This project demonstrates optimizing the inference of a Cross Encoder model, namely jinaai/jina-reranker-v2-base-multilingual, by leveraging torch.compile. The scripts compare baseline performance against a torch.compile-optimized version using a custom padding approach.
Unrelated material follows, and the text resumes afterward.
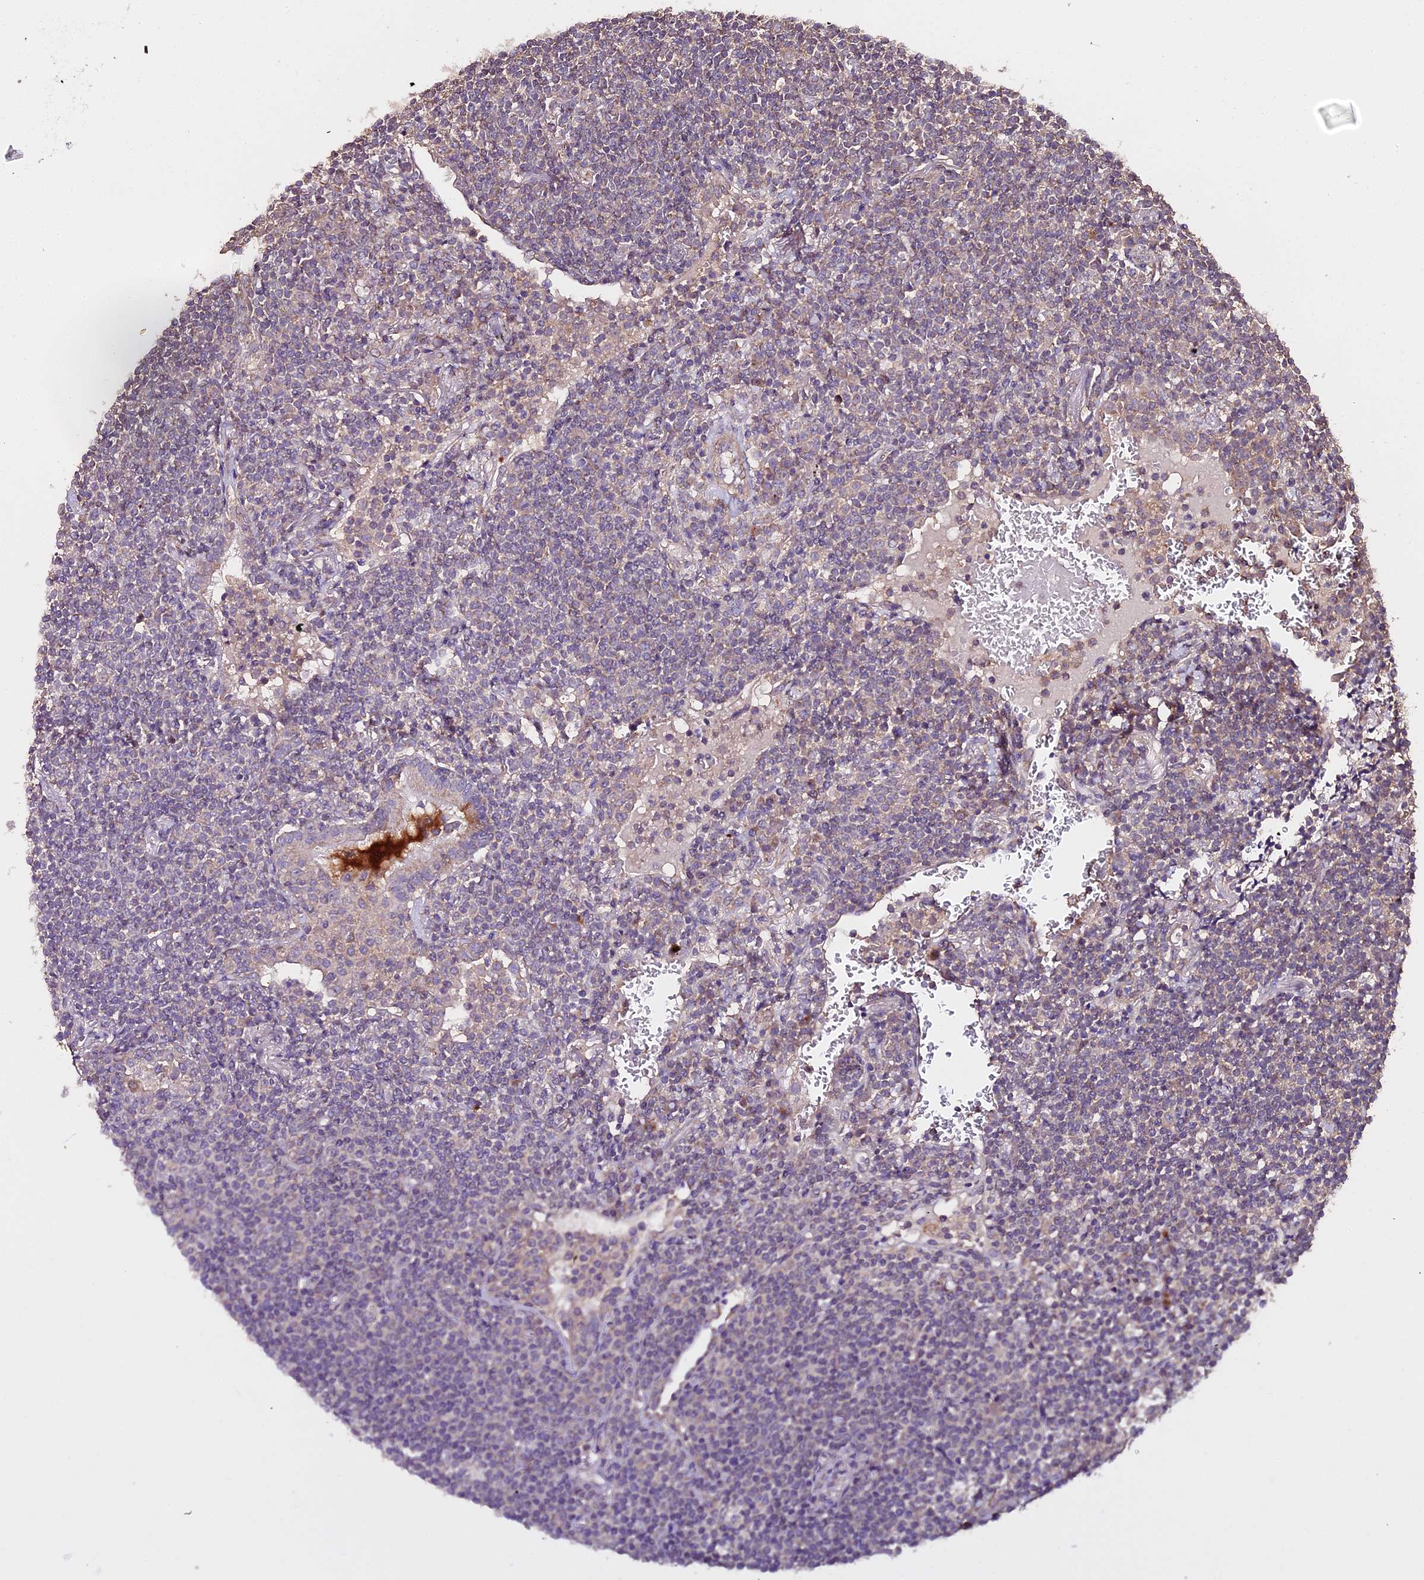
{"staining": {"intensity": "negative", "quantity": "none", "location": "none"}, "tissue": "lymphoma", "cell_type": "Tumor cells", "image_type": "cancer", "snomed": [{"axis": "morphology", "description": "Malignant lymphoma, non-Hodgkin's type, Low grade"}, {"axis": "topography", "description": "Lung"}], "caption": "The histopathology image reveals no significant positivity in tumor cells of lymphoma. Brightfield microscopy of IHC stained with DAB (brown) and hematoxylin (blue), captured at high magnification.", "gene": "METTL13", "patient": {"sex": "female", "age": 71}}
Blog post describing the approach in detail - https://shreyansh26.github.io/post/2025-03-02_cross-encoder-inference-torch-compile/
- Python 3.8+
- PyTorch with CUDA support
- Sentence Transformers library
- Model: jinaai/jina-reranker-v2-base-multilingual
Runs a baseline benchmark with the standard CrossEncoder and Flash Attention enabled.
Focuses on the torch.compile approach with some custom padding and torch.compile optimizations.
Compares the baseline with torch.compile optimized version.
-
Batching with custom padding: The custom
DynamicCrossEncoder
pads tokenized inputs to a bucket length (multiples of 16), to lower the number of dynamic lengths that torch.compile has to capture. -
Sorted Inputs: Sorting the inputs before batching allows the sequences in the batch to be of similar lengths hence less padding tokens to be processed.
-
torch.compile: The model's forward function is compiled using
torch.compile
with theinductor
backend, enabling dynamic shape handling and reducing latency.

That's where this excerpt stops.